"a poor person's approach"
Below, replace SITE.TLD
(twice) by the site you will crawl. Replace
NAME
with your name to announce your crawler properly. Only if you are
evil, add -e robots=off
. Kill the process once you have enough pages.
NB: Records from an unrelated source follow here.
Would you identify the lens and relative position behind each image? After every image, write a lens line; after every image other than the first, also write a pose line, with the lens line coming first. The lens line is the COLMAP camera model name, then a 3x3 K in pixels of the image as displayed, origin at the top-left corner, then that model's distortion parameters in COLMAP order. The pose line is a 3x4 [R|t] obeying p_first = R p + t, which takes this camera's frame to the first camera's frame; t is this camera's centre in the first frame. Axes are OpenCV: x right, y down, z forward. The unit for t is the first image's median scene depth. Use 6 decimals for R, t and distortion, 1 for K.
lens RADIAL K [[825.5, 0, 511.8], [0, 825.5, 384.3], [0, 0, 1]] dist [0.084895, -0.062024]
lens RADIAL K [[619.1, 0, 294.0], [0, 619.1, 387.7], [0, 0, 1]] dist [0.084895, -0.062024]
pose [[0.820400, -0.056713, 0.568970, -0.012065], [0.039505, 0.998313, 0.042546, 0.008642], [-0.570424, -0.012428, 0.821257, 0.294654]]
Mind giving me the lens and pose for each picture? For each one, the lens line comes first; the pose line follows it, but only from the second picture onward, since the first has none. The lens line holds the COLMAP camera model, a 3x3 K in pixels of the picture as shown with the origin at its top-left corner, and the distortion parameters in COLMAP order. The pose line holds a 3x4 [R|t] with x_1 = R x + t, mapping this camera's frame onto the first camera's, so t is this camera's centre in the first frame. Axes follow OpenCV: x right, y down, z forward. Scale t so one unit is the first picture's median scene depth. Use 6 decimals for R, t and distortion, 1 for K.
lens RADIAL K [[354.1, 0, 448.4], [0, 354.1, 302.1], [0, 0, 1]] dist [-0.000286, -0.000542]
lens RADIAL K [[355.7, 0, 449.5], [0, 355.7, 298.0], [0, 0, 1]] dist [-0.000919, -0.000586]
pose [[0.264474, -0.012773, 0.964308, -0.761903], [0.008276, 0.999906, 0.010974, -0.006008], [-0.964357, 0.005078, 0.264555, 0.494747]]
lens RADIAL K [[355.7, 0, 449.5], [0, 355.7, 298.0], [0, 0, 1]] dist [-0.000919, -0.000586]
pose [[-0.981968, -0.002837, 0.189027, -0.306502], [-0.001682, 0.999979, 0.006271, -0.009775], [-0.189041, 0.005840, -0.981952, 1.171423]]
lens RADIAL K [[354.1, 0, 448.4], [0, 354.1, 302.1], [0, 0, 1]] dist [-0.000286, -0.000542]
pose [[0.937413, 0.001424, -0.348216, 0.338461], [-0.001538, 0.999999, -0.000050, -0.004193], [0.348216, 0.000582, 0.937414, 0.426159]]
wget --timeout=9 --wait=2 --random-wait --level=inf --html-extension \
--recursive --span-hosts --domains=SITE.TLD --no-clobber --tries=2 \
--user-agent='NAME' --html-extension --restrict-file-names=windows \
--reject=jpg,js,css,png,gif,doc,docx,jpeg,pdf,mp3,avi,mpeg,txt,ico \
--no-verbose --no-check-certificate \
http://SITE.TLD
find . -name "*.htm*" -type f -exec cat \{\} \; \
| ./anchors1_linebreaks.pl | ./anchors2_extract.pl \
| ./anchors3_replace.pl | sort -f >anchors.txt
cat anchors.txt | ./anchors5_count.pl | ./anchors6_clean.pl \
| ./anchors7_adultfilter.pl | ./anchors8_add.pl | sort -r -n \
>anchors_count.txt
grep -i -P '\ts' anchors_count.txt | more
java -jar target/searsiasuggest.jar -f anchors_count.txt